Good luck to Miss Nwanoku and her orchestra! As a person of non-color, I can't know what this or that person of color has lived with, and while I can think of several reasons not to go the Chineke route, perhaps had I lived the life of a person of color I could see sufficient reasons to try it out. I don't know.

Marc in Eugene said...

I almost edited that comment about the Chineke! because while I had been intending to be quite sarcastic and dismissive in the first part I was sincere in the second ("Good luck..."), and perhaps my use 'person of color'/'person of non-color' obscured that; the fact is that at this stage of my life I'm not going to learn to use the politicised jargon of the identity politics people just to demonstrate my bona fides.

Bryan Townsend said...

Marc, I'm sure you have colour!

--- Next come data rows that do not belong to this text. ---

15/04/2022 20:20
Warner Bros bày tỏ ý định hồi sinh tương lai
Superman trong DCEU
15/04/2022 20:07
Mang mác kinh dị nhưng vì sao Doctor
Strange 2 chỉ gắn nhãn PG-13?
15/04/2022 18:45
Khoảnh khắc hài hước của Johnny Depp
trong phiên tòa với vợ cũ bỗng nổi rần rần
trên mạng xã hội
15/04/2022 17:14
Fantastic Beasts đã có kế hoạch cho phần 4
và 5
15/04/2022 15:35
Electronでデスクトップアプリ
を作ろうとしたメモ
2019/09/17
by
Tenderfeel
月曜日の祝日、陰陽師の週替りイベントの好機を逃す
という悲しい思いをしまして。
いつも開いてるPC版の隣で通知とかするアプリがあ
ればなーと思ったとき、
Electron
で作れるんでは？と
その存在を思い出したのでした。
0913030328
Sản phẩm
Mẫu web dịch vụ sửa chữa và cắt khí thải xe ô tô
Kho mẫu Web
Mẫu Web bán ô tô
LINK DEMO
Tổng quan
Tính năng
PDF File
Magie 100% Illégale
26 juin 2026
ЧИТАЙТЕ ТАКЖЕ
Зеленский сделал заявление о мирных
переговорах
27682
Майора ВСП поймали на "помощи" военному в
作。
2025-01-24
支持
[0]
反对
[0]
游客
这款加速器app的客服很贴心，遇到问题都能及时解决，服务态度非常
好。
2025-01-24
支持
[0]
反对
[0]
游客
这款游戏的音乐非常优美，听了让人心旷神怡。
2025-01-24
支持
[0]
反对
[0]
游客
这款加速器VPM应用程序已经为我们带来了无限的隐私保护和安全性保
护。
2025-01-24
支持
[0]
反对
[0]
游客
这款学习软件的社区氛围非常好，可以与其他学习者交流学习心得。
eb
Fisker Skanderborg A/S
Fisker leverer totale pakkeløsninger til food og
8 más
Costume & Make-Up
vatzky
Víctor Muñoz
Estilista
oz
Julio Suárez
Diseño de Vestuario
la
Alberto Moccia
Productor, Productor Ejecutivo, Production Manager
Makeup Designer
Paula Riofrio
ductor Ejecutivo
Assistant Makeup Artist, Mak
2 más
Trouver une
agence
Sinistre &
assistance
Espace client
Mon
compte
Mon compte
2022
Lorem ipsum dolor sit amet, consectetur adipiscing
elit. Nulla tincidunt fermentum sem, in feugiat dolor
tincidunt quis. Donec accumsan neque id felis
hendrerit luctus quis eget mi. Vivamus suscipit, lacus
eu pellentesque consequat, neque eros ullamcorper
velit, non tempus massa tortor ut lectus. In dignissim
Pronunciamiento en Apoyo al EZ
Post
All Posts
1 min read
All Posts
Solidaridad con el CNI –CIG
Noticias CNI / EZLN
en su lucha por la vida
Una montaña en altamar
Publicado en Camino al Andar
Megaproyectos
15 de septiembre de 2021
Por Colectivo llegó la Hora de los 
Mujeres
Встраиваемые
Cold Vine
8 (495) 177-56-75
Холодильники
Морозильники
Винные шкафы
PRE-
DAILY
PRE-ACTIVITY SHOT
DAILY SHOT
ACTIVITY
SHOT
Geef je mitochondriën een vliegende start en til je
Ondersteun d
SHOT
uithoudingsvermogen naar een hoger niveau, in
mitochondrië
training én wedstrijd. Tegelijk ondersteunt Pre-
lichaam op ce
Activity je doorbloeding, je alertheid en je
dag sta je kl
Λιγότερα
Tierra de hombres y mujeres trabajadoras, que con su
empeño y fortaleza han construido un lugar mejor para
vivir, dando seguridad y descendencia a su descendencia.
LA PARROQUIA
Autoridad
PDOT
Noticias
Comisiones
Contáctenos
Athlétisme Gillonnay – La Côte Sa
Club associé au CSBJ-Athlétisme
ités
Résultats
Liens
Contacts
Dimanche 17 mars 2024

Though living in Oregon, you may need to get out in the sun more. However, you don't likely have one of the Officially Approved for Special Consideration colours. Anne Akiko Meyers made the fatal mistake of saying (or Tweeting) something expressing simple common sense. I made a similar comment. But since few rabid activists read this blog, I received no bullying attacks.

While I appreciate your generosity of soul, that leads you to an empathic response, the way I see this being politicised these days makes me more inclined to resist as much as possible.